Anger is not a source of power. It is a chaotic emotion that takes away our control and ability to make choices. It has a lot of energy behind it, energy that can lead us to do things that we normally would not be able to do, but usually those are also things that if we were thinking clearing we would not want to do do them. Acts in anger almost always lead to regret - no matter what the reason or how badly you were hurt or offended. In the end, anger has nothing to do with the other person and punishing them, and has everything to do with how much control you have over yourself.
In this last General Conference of the Church, Elder Boyd K. Packard of the Quorum of the Twelve Apostles gave a message on letting out anger go - and he made some very piercing and honest remarks about the realities we face.
There are so many scriptures speaking on anger and how one should not be angry. But is there such a thing as righteous anger? I would say no, not as we see the definition.
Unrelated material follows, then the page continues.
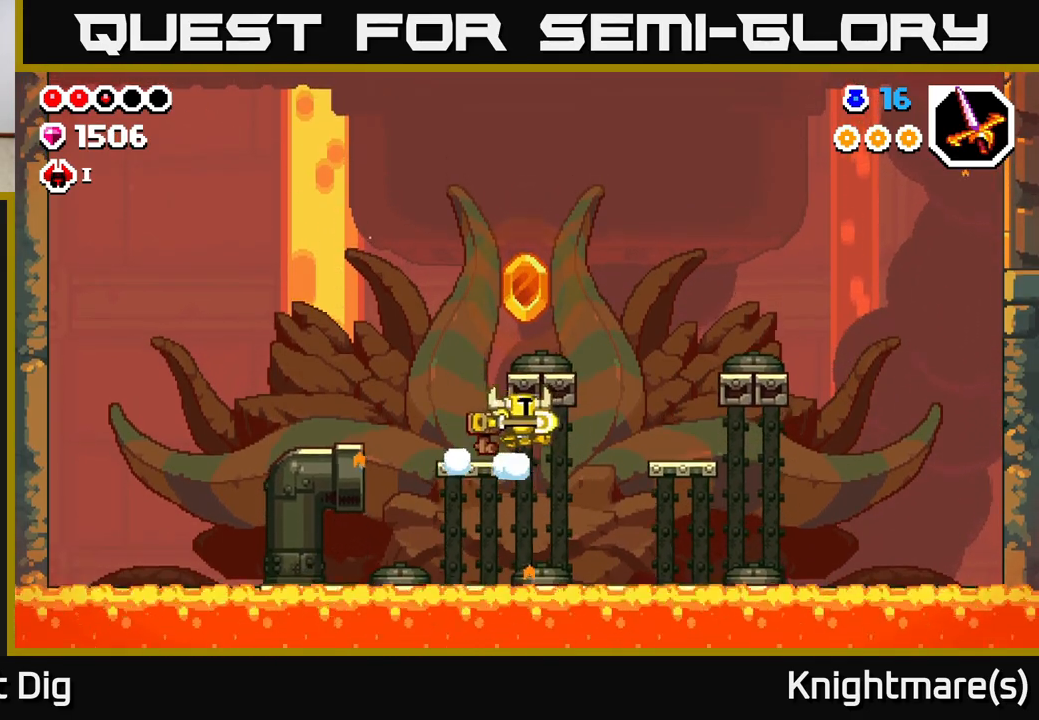
{"buttons": [], "left_stick": "right", "right_stick": "center", "events": [[100, "left_stick", "left"], [283, "left_stick", "center"], [467, "left_stick", "right"]]}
God's anger may have been provoked, Moses may have destroy the tablets containing God's Law at the sight of the Israelite's sin, and Christ may have purge the temple of shops with a wipe - but I do not believe it was the kind of uncontrollable anger that we are familiar with on a daily basis. I believe it is more of a calculated frustration that is meant to teach us something more than simply lashing out to punish us. Like how an angered father will send his disobedient child on a time-out, he's trying to teach him something instead of satisfying some flaring emotional need.
To end this topic, I wrote something the other day while feeling quite grumpy from a particularly bad day of pain. I now find myself repeating it in my own quest for self-control.
Hard times - pain, grief, hunger and all the conditions that take away my comfort and peace - will always destroy me and create a new creature. It is my choice what that creature will be - an animal or an angel.